A room with a view is one thing, but a house with a view? That’s the dream. So it was with the Watsons, a family of five who traded in their Huntington Beach, California, residence for a hilltop property overlooking the sea in nearby Corona del Mar. But the perfect home it was not. “The house was an original—over 40 years old with small divided rooms that didn’t take advantage of the amazing panorama,” says architect Eric Olsen, whom the wife discovered when she happened upon his home in a magazine. The clients knew they wanted to tear down the existing structure in favor of erecting something more modern, but it took a full two years before they would act on their plans. “The owners are big believers in living in a space to learn about light, view orientation, and how a lot feels,” Olsen says.
Their observations helped the architect create a highly personal four-bedroom home that emphasized the family’s lifestyle while embracing a stylish sensibility. “They wanted an entertaining house that was as open as could be for larger get-togethers, but that also felt intimate, cozy, and able to meet the needs of their daily life,” says Olsen. To take advantage of, in his words, “every inch of the lot,” he designed the 3,450-square-foot structure around a central courtyard that affords public spaces access to a relaxed pool area through floor-to-ceiling sliding doors, all the while adhering to the neighborhood’s height limit so that others could continue to enjoy their own views. Like the more visible rooms, the private spaces reflect a subtle midcentury aesthetic dominated by clean lines and minimalist finishes. “The old house that they originally purchased, much like many of the original homes in the neighborhood, had that vibe,” says Olsen. “I wanted the architecture to relate to that aesthetic but be a fresh, organic take on that modern direction. The house needed to fit into the context of the street but also stand alone.”

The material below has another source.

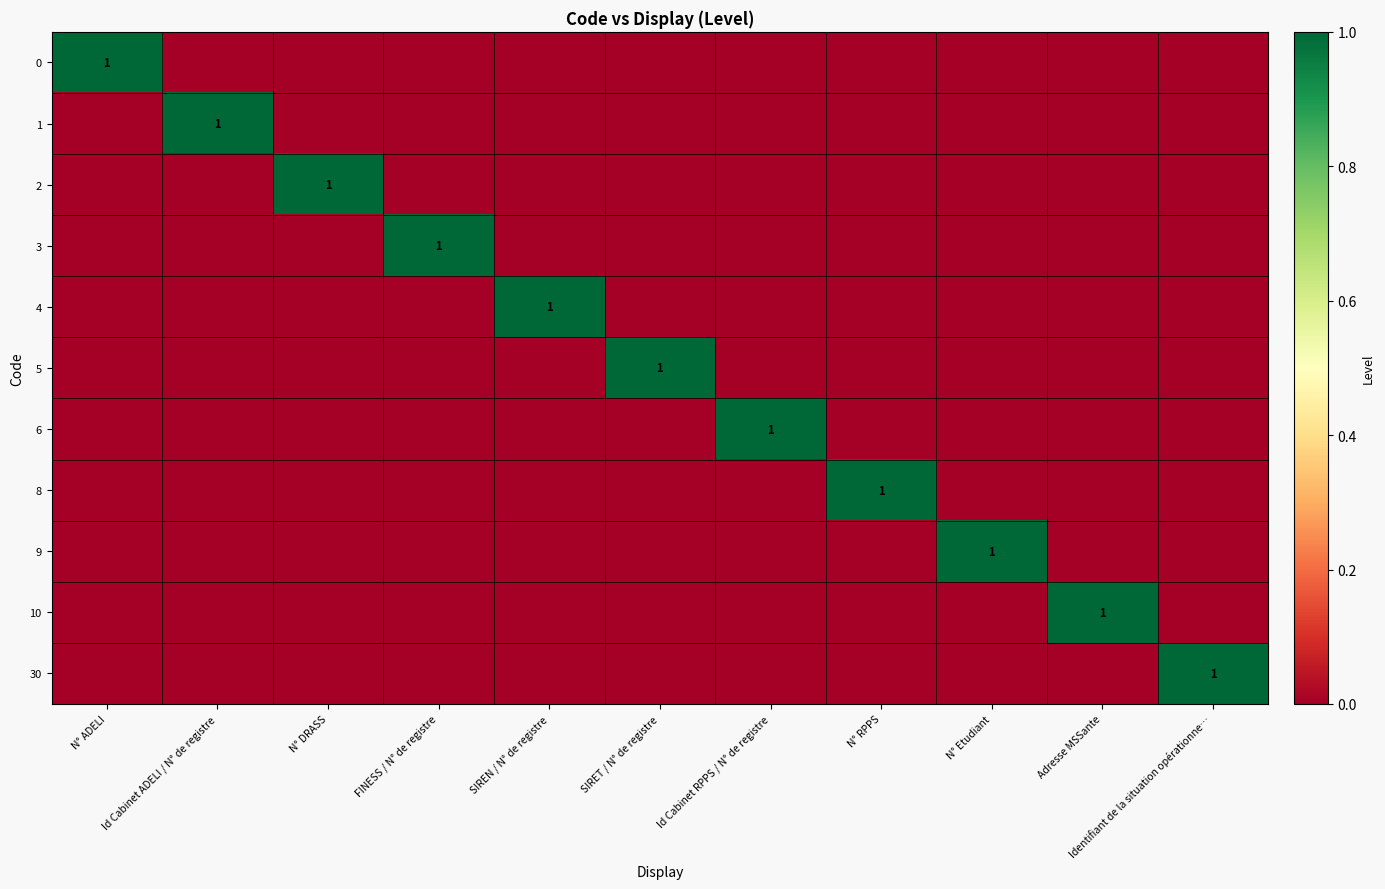

How many distinct data groups are displayed?

11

While the residence’s midcentury inspiration is palpable, the rooms also represent the luxury and aesthetics of the present day. “Since the architecture of the house was very modern, clean, and bold, I wanted to pull the interiors into a softer yet complementary version of ‘modern organic,’ using natural materials, including leather, oak, and washed textiles,” says designer Raili Clasen, who translated the Watsons’ preference for approachable spaces. In the dining area, a crisp white banquette plays off woven leather chairs and oil-rubbed bronze hardware; two L-shaped sectionals upholstered in durable linen delineate the living room, while textiles in blue stripes add variation and a burst of color to the neutral space. This is a home that effortlessly balances style and comfort—and one that was well worth the wait.
This family love to entertain, so we had a 14-foot table custom-made to seat 16,” says Clasen. “Instead of overhead pendants, we had a light artisan create a row of wall-mounted industrial arm lights that come out of the board-formed concrete. The chairs are by Holly Hunt, and the artwork is by Pierce Meehan.
The minimalist master bath is a study in restraint, with lighting from A+R, chevron-tiled floors, and a picture window overlooking Corona del Mar. Blond wood cabinetry warms up the black and white palette.
In the master suite, a herringbone wall installation backs a custom bed and side tables. The bedding is Matteo and RH; the sconces were purchased from Rejuvenation. A plaid upholstered chair from Schoolhouse Electric is arranged beneath a work by Alex Couwenberg.
For the son’s room, “I wanted a feeling of old-school summer camp and brought in hints of his hobbies,” says Clasen of its occupant’s interests in sports and play. Linens by Schoolhouse Electric cover an RH bed; the rug is a vintage Native American weave.
A nod to one daughter’s love of ballet, this kid’s room features a barre for warm-ups and practice sessions. The bedding if from RH, and the cozy rug is from HD Buttercup.